The overture is full of whimsy and atmosphere that was wonderfully captured here by the woodwind section, in particular, of the 25 or so members of the orchestra. The curtain came up on simple but effective scenery – the Piazzetta, Venice, with an almost silhouetted hanging cut-out of St Mark’s Square in the background. The effectiveness of the costuming was immediately apparent, the contadine and the gondoliers wearing colourful, believable outfits. The Inquisitor’s costume (with a long, curly black wig), though, was more a Louis XIV look-alike than that of a Spanish Inquisitor. But then perhaps that was part of the satire. The lighting was effective, highlighting the various hues of the costumes and the assorted vaudevillian facial expressions of the Duchess. The bright lighting of the Act Two location, the Pavilion in the Palace of Barataria (Barataria being a mythical place actually mentioned in Cervantes’s “Don Quixote”) appropriately added to the hilarity of the plot by conspicuously emphasizing such a ludicrous location.
That plot revolves around discovering who the real king is – Giuseppe or Marco.
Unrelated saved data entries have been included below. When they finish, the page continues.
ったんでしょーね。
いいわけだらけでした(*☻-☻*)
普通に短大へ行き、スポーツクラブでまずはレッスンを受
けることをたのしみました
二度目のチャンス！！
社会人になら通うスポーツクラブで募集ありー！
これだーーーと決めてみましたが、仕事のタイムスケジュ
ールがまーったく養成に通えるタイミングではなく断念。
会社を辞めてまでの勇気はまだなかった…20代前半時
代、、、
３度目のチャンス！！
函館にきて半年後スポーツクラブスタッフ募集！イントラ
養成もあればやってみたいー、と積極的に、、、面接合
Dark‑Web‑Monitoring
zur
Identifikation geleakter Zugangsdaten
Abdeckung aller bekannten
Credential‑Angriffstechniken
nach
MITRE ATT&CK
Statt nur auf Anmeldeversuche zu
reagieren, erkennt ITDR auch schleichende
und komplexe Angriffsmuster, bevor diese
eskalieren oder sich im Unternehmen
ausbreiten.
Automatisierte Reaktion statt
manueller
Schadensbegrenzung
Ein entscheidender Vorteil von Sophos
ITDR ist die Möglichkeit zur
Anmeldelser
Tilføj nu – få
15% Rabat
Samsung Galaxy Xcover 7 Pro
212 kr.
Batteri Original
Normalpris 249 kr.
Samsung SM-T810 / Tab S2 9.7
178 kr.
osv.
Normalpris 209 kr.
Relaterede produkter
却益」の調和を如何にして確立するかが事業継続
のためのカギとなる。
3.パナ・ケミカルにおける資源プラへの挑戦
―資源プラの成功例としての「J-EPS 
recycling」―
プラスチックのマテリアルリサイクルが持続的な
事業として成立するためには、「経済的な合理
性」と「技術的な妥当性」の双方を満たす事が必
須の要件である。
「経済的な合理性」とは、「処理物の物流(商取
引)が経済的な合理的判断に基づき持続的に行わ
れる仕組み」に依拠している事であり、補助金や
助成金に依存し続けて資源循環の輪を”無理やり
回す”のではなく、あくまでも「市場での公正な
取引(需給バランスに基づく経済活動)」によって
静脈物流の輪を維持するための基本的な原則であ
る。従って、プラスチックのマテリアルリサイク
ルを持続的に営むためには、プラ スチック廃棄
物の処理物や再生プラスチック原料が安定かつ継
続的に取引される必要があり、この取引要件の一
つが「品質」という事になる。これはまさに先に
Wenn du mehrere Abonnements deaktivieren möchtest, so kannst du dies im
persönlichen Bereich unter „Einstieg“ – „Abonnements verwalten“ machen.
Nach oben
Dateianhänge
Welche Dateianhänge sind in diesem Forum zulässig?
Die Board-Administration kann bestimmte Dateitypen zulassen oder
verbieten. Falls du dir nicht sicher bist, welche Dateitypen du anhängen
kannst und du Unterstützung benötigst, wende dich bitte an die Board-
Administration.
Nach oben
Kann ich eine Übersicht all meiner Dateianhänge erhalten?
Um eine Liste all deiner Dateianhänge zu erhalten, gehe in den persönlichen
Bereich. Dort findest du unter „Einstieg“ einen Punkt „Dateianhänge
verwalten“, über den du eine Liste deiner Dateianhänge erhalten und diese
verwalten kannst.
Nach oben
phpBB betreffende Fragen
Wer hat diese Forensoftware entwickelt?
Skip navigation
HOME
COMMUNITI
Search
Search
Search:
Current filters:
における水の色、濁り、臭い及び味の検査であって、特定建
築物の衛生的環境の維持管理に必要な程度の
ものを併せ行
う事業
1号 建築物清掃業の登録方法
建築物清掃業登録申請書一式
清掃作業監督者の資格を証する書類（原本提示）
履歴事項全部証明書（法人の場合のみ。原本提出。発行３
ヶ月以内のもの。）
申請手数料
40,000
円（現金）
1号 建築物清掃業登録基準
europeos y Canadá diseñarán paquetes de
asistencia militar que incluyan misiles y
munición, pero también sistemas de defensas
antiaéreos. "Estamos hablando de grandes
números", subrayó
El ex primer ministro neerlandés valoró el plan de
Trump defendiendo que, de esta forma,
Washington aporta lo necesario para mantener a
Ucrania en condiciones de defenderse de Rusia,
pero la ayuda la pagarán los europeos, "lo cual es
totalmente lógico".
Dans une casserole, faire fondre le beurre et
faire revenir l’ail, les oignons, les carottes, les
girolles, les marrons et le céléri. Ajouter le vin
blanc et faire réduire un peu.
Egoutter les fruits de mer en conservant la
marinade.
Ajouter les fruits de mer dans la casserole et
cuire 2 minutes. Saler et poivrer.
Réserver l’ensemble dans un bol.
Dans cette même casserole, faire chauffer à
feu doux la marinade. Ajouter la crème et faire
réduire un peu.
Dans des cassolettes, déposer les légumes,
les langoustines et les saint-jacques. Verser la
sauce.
One had been abducted when a babe in Barataria by the Inquisitor to save him from the spread of Methodism and entrusted to the care of a Venetian gondolier who over the years grew unable to say who was the prince and who his own son. When the operetta opens, they are both gondoliers who, by peeking during a game of Blindman’s Bluff, pick their wives Gianetta and Tessa. Casilda was promised in marriage to the prince when both were babies. She is now in Venice with her parents, the Duke and Duchess, to marry the prince. She has no idea she is bethrothed to him and is in love with Luiz, the Duke’s Attendant. The outcome is that Inez, the King’s Foster-Mother, indicates that Luiz, not Giuseppe or Marco, is the rightful king and Casilda will join him as his Queen. All ends on a joyous note with everyone singing ‘We leave you with feelings of pleasure’.
The singing throughout was steady and penetrating, the voices delineated enough to know – even, I imagine, with one’s eyes closed in contemplative harmony – who was singing at any one moment. In particular, the mellifluous voice of Colm Fitzmaurice filled the air with hope and contentment, though with occasional pathos, as when he thought he might be the king and would have to give up his wife Gianetta. Marco’s well-known song in Act Two, ‘Take a pair of sparkling eyes’, almost had a vein of tenor balladry to it. Angela Smith had her voice and acting working in hilarious unison. The patter songs ‘In Enterprise of Martial Kind’ and ‘Rising Early’ were handled with agility and finesse. Stephen Quint, Richard Alan Holmes, Michele McConnell, Laurelyn Watson Chase and Erika Person sang their roles with aplomb. Albert Bergeret conducted with passion, energy and hyperbolic emotion while somehow never overwhelming the parodies and satires that were superbly played out.